Relevanz nicht allein durch öffentliche Gottesdienste
Jesus hält seine JüngerInnen für relevant, wenn er von ihnen als „Licht der Welt“ und „Salz der Erde“ spricht. Ich übersehe nicht, dass glaubende Menschen gerade auch in den vergangenen Wochen diesem Wort Jesu Gestalt gegeben haben. Relevanz mache ich nicht allein an den öffentlichen Gottesdiensten und der leibhaftigen Begegnung fest. Derzeit nimmt die Bergpredigt andere Gestalt an. Ich ermutige alle, kreativ zu bleiben, um Licht und Salz sein zu können. Das Evangelium bleibt relevant, wenn auch vielleicht nicht als einfaches Öl (oder Sand) im Getriebe, welchen Systems auch immer.
Erfahrung der scheinbaren Nutzlosigkeit
Es belastet mich darüber hinaus noch etwas Anderes.

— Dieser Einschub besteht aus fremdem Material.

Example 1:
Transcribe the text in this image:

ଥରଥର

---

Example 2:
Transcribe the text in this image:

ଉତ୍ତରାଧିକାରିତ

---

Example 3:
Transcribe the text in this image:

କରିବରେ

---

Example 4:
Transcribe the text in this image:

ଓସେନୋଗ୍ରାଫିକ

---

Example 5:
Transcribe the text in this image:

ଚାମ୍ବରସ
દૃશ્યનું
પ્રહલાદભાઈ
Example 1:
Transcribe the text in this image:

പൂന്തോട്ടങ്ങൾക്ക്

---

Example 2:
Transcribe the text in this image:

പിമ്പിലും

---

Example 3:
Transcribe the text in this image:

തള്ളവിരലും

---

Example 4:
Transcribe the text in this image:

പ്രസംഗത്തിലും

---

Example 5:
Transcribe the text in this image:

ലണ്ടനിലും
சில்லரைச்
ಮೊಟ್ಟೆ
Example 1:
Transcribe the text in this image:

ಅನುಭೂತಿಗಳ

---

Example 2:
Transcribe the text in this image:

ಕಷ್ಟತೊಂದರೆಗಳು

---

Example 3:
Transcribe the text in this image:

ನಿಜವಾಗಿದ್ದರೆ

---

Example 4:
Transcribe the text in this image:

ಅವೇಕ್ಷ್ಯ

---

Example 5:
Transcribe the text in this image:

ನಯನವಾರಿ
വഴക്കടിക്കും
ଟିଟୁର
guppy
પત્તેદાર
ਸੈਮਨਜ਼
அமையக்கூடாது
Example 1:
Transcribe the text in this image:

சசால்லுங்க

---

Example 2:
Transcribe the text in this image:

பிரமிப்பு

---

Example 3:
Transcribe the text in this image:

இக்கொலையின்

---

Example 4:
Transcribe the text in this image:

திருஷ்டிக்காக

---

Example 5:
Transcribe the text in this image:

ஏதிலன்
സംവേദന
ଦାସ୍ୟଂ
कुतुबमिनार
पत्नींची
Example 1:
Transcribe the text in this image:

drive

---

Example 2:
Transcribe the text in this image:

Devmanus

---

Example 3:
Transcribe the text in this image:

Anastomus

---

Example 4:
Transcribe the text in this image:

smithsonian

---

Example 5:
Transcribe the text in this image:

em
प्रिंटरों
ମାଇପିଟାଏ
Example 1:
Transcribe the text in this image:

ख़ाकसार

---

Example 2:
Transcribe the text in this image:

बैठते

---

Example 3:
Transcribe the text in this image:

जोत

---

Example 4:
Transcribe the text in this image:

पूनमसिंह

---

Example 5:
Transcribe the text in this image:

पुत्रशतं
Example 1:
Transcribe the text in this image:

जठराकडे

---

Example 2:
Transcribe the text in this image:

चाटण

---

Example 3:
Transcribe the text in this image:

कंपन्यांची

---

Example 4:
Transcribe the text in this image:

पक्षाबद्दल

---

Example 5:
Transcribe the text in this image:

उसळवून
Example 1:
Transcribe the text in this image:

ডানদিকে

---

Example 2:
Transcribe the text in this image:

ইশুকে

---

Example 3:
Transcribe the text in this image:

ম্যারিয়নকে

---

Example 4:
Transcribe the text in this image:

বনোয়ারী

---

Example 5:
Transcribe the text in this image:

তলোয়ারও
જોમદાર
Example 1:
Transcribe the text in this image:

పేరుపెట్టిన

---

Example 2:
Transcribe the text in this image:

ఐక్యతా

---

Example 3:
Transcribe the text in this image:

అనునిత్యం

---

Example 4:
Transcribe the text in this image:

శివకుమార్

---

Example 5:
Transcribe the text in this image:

Zahllose Menschen bekommen zu spüren, dass sie und ihr Beruf derzeit nicht relevant für den Erhalt der Gesellschaft seien. Künstler und Kulturschaffende, Gastronomen und viele andere Menschen, deren Berufe derzeit ruhen müssen. Die Gründe sind mir klar, aber ich stelle mir vor, dass es eine neben der materiellen Seite auch existenzgefährdende Erfahrung ist, zu erleben, dass es im Ernstfall auch ohne mich gehen kann.
Auch das stimmt natürlich so einfach nicht, und auch der Verzicht auf viele Berufssparten darf kein Dauerzustand sein. Nicht nur alte Menschen, sondern auch viele andere gehen durch dieses Tal der Erfahrung der scheinbaren Nutzlosigkeit. Das rührt an die Menschenwürde, die ich genauso schützen will wie die körperliche Gesundheit. Ich sehe die schwierige Situation der politisch Verantwortlichen und teile sie in meinen Aufgabenbereichen.
Jeder Mensch ist relevant
Das ist die Botschaft des Evangeliums: Jeder Mensch ist relevant. Gerade in diesen Tagen will ich davon laut sprechen und an die Würde jedes einzelnen Menschen erinnern, die sich nicht allein, aber auch in seiner gesellschaftlichen Wertschätzung zeigt. In seiner Osterpredigt 2019 sprach Papst Franziskus von einem „unbändigen Kern der Schönheit“ in jedem Menschen. Ich hoffe und bete darum, dass wir diesen Kern der Schönheit nicht dauerhaft an der punktuellen Nützlichkeit festmachen. Dass die Kirche daran erinnert, erscheint mir wahrlich systemrelevant zu sein.